For a long time, marketers have been on an endless quest to understand what it takes to capture the attention of customers.
Over the years, they’ve accumulated data through studies, observations, and personal experience, in order to comprehend, refine, and implement the processes of creating messages that hook people.
Wondering what they found out?
In this article, we’ll show you the ‘secret’ of marketing that top-performing companies are using to get customers and to make them keep coming back.
It’s called Emotional Marketing. And once you learn to implement it in your marketing campaigns effectively, you’ll see a greater impact on the loyalty and behavior of your customers.
Let’s get started!
What is Emotional Marketing
According to Hubspot, emotional marketing refers to marketing and advertising efforts that primarily use emotion to make your audience notice, remember, share, and buy.
Emotional marketing basically consists of instilling emotions in your customers – to make them do what’s best for your business.

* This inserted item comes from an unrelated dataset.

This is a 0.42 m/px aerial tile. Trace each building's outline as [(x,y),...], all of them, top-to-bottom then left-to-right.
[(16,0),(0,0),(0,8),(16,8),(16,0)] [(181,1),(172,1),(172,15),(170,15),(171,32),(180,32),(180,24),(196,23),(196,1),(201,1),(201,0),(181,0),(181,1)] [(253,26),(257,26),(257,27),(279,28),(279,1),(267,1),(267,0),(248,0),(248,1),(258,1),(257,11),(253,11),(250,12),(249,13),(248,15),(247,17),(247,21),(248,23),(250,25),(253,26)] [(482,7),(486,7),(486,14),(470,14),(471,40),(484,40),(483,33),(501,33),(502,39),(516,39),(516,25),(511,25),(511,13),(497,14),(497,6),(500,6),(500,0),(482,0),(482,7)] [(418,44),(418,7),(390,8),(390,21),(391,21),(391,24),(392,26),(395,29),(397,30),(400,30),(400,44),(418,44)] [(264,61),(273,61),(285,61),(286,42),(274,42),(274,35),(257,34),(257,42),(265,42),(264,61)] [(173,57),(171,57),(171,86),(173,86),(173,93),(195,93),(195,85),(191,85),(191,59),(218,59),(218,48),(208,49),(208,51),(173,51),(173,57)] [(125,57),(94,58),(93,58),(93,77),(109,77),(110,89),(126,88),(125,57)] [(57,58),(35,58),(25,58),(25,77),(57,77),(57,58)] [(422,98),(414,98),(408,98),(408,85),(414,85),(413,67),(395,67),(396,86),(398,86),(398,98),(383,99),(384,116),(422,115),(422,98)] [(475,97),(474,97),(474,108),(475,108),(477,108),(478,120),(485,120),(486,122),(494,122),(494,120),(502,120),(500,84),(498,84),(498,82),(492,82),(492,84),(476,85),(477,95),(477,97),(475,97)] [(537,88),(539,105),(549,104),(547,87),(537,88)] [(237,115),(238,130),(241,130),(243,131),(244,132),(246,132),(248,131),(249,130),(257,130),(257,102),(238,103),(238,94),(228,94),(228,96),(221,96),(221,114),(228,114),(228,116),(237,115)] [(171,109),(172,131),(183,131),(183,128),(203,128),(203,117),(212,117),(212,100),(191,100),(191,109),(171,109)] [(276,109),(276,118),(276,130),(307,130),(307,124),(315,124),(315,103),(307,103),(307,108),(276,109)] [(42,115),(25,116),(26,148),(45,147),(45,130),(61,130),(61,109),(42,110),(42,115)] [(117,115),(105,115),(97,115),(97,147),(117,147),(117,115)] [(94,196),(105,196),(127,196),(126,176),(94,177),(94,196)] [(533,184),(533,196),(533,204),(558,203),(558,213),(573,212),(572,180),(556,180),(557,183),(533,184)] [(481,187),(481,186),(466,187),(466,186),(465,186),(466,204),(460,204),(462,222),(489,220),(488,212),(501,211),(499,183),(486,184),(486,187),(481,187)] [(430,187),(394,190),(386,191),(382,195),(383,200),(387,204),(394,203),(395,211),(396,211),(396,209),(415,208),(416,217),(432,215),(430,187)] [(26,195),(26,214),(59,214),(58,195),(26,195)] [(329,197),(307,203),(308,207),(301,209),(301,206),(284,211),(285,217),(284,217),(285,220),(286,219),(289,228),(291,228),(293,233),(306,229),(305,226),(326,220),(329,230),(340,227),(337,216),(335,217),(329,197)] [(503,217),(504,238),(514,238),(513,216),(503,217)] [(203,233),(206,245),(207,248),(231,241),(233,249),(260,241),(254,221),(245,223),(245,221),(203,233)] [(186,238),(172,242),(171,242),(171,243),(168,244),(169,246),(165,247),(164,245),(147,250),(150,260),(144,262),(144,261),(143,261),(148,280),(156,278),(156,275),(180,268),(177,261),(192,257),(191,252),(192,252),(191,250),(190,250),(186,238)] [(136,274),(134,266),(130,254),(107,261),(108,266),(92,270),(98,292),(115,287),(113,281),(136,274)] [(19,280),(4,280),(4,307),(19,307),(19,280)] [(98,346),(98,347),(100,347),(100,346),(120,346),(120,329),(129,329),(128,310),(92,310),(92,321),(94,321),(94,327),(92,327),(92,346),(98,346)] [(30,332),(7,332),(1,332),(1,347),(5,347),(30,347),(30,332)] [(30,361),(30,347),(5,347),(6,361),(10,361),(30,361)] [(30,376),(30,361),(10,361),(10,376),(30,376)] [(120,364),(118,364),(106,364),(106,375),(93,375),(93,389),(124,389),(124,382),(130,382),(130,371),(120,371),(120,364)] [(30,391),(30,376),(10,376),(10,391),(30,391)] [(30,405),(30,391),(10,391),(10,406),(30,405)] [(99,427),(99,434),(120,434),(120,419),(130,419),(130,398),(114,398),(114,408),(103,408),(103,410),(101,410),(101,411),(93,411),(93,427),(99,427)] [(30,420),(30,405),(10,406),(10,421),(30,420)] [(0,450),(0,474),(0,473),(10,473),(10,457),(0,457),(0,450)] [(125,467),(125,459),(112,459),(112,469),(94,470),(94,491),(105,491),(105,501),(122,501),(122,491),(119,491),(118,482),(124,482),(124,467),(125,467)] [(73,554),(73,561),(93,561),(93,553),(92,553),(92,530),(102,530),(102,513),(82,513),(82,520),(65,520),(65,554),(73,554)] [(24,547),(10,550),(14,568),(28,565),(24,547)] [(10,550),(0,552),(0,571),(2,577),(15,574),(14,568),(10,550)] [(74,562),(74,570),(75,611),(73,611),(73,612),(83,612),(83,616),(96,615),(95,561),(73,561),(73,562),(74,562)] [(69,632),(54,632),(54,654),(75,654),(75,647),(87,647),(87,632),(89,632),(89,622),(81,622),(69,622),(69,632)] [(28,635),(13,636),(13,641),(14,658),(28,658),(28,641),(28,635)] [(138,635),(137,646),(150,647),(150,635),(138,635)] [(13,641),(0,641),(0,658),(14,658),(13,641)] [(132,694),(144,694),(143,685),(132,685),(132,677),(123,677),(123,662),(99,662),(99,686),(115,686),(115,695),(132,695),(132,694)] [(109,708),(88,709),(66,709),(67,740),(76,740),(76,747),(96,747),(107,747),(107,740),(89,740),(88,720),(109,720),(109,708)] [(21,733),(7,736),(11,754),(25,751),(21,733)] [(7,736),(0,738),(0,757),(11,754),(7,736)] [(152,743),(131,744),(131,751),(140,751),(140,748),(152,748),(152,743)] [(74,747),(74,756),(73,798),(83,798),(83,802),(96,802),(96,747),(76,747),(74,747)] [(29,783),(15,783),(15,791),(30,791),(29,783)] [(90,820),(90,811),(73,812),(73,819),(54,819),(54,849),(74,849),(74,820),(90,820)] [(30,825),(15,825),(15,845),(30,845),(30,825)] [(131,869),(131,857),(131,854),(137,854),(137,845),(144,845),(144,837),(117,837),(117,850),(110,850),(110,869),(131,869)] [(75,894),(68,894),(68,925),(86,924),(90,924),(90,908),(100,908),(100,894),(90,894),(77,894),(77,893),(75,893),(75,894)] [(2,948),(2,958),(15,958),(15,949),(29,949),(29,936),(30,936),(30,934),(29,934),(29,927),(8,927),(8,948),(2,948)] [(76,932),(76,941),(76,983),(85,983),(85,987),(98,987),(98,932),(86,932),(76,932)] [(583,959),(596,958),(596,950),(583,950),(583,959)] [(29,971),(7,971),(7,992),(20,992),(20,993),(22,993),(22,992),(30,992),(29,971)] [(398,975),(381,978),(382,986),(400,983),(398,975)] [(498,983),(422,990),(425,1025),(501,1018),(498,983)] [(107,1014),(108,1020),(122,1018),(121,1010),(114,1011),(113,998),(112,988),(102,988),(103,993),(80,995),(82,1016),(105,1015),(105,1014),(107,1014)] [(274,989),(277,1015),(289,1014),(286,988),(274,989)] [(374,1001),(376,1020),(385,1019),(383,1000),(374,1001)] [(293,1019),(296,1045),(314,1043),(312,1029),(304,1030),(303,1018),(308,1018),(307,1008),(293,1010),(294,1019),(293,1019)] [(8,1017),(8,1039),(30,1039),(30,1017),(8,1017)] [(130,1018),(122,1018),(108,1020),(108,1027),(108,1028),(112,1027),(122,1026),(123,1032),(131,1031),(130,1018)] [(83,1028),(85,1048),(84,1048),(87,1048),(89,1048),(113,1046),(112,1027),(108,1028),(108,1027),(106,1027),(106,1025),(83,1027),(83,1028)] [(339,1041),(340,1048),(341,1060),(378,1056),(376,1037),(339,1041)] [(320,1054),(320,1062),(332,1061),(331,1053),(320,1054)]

For example, an advertisement that shows images of the pain and hardship experienced by people living in extreme poverty in order to get donations is using emotional marketing. The ads are provoking emotions such as sadness to make viewers donate.
You can also find great examples of emotional marketing by taking a close look at TV or youtube ads. You’ll quickly notice that most if not all advertisements provoke one or more emotions that encourage purchasing actions.
Why? Because of the following principle:
Emotions are one of the primary drivers of action. Most of what we humans do is to either attain positive emotions or avoid negative ones.
Marketers know this, and they know how to take advantage of this fundamental truth. Interestingly, taking advantage of emotions is such a common practice that you can find examples of emotional marketing even in this blog post!
For example, if you take a look at the introduction, you’ll see how I instill a bit of curiosity by using words such as ‘secret’, by promising very valuable information (“the secret that top-performing companies are using to get customers”), and by letting you know that the information in this article has the potential to turn around your business.
Even if you didn’t notice, chances are that you felt a bit of curiosity and anticipation. No wonder you’re still reading ;).
Now that you have a better idea of what emotional marketing is, here’s a short list with some of the most common emotions used in emotional marketing.
Emotional Marketing Emotions
Creating content that produces happiness is a good way to get shares and increased brand awareness. When people feel happy, it’s natural to want to share that happiness with others. That means that if your content can produce strong feelings of happiness, it will more likely be shared.
Unsurprisingly, there’s data to back up these claims – findings have revealed that positive content is more likely to become viral than negative content.
One of the best emotions for marketing is belonging. If effectively provoked, it can cause customers to behave like raving fans. Customers that behave in this way are incredibly valuable. They will trust you and your products so much that they’re much less likely to hesitate when making a purchase, and they’ll find out quickly if you have a new product on the shelves.
A great example of a brand that has done well instilling belonging is Apple. It’s so common for Apple customers’ to feel belonging and behave like fans, that it wouldn’t surprise us if you’ve heard the term “Apple fanboy.”
Everybody wants to be part of something, whether it’s a family, clan, club, or group. If your brand and content can create that feeling, you’re on your way to marketing success.
Curiosity helps us to retrieve information and learn about the world. When we’re curious, we’re driven to do what’s necessary to find out more about what we’re curious about.
As one of the most abused emotions in marketing, it’s in your best interest to master the art of provoking curiosity.
To provoke this emotion, surprise readers with unexpected information, and make them think that they’ll find something new if they go through your content. If you do it properly, the desire to keep consuming your content will be so strong it’ll be hard to resist.